Full details are availabe by following this link which also gives dates of future publications of the monthly MRSA and Cdiff tables and the dates for quarterly analysis release.

Bedtime reading: drug safety update Ciclosporin

Ciclosporin must be prescribed and dispensed by brand name. The medicines and healthcare products regulatory agency issued a drug safety update at the beginning of December emphasising the importance of prescribing and dispensing Ciclosporin by name. Ciclosporin has a narrow therapeutic index which means that the dose has to be very carefully adjusted to ensure the blood and tissue levels are spot on, not just close, and patients should be stabilised on a single brand of Ciclosporin because switching between different types or formulations without close monitoring may lead to clinically important changes in blood levels even if the same dose is taken. For kidney transplant recipients that risks rejections or toxicity from the Ciclosporin. All products that contain Ciclosporin are interchangeable ONLY if careful therapeutic monitoring takes place. Prescribing and dispensing of Cyclosporin should therefore be by brand name to avoid inadvertent switching. Patients as well as prescribers and pharmacists should be fully aware of the brand prescribed. It’s important for patients to challenge the prescriber of pharmacist if a different brand or formulation seems to have been provided eg if the drugs look different in colour or shape or even when the box or packing have changed. If switching of a patient stabilised to one brand of Cyclosporin is unavoidable, the patient should be closely monitored for side effects. Ciclosporin drug concentrations, serum creatinine levels, blood pressure and transplant function must be monitored if a switch is to be made.

Thursday, 3 December 2009

Peer Review in the West Midlands

Steve Smith, Clinical Lead for the West Midlands Renal Network, has been an advocate of peer review for many years so it was no surprise when I visited the Network recently that peer review was on the agenda; and what a good job Steve and his multiprofessional renal team colleagues, patients and the West Midlands quality review service have done! This has been as much about patient experience as policies and protocols.
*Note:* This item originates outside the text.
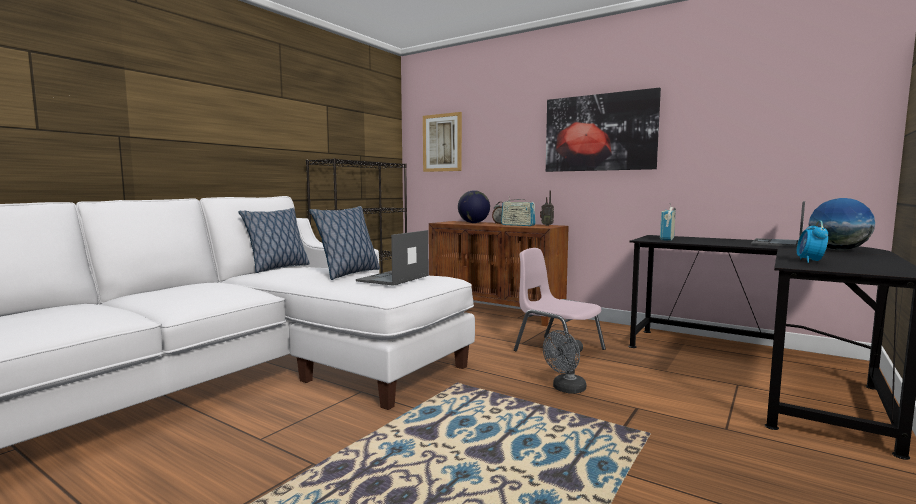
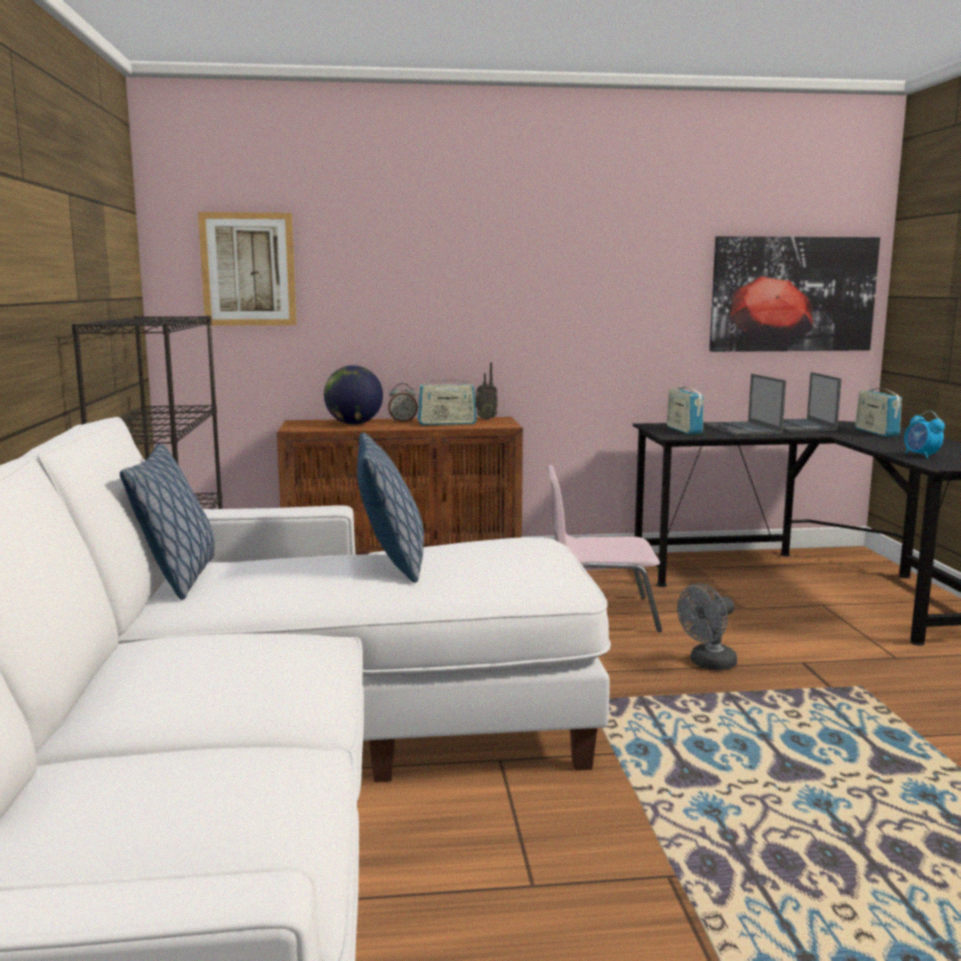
camera: 40 degrees left, 5 degrees up
laptop [356,230,429,286] -> laptop moved to [705,374,786,436]
grey fan [543,330,586,394] -> grey fan turned 45 degrees clockwise [677,583,737,671]
picture [546,87,661,172] -> picture moved to [709,236,880,352]
globe [809,198,875,251] -> radio [855,382,902,437]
The purpose of the peer review programme is to help providers and commissioners of services for people with end stage renal failure to improve the quality of services by:

  • Ensuring evidence based quality requirements are developed and kept up to date
  • Undertaking peer review visits to ensure compliance with quality requirements for services with
  • people with end stage renal failure, including renal transplantation
  • Providing development and learning for all involved in the peer review programme, especially those who act as reviewers
  • Providing comparative information on compliance with ESRF quality requirements and identifying common themes across the West Midlands
  • Monitoring action taken by providers and commissioners to address issues identified by quality assurance visits and if necessary ensuring appropriate action is taken.

As far as possible the peer review visits took a patient pathway approach including for example links between the renal units and the acute hospitals within which they are located. The review teams consisted of service users and carers, nursing, medical, technical, dietetic, specialist commissioners and public health. Individuals were chosen for their good communication and interpersonal skills including ability to listen but also to probe and search for evidence on which to base conclusions.

The cycle of visits in the West Midlands has now finished and the Network team are pulling the individual unit and regional reports together. I will be interested to read them and see what conclusions are drawn. I bet Richard Fluck, Clinical Lead for the East Midlands Renal Network will also look at take what’s best from it for their development of a patient inspectorate for the Network. In the meantime, the "Standards for Services for Patients with End Stage Renal Failure, Including Renal Transplantation" documentation which the peer review teams used makes interesting reading and provides a template that can be applied locally or Network-wide elsewhere in the country.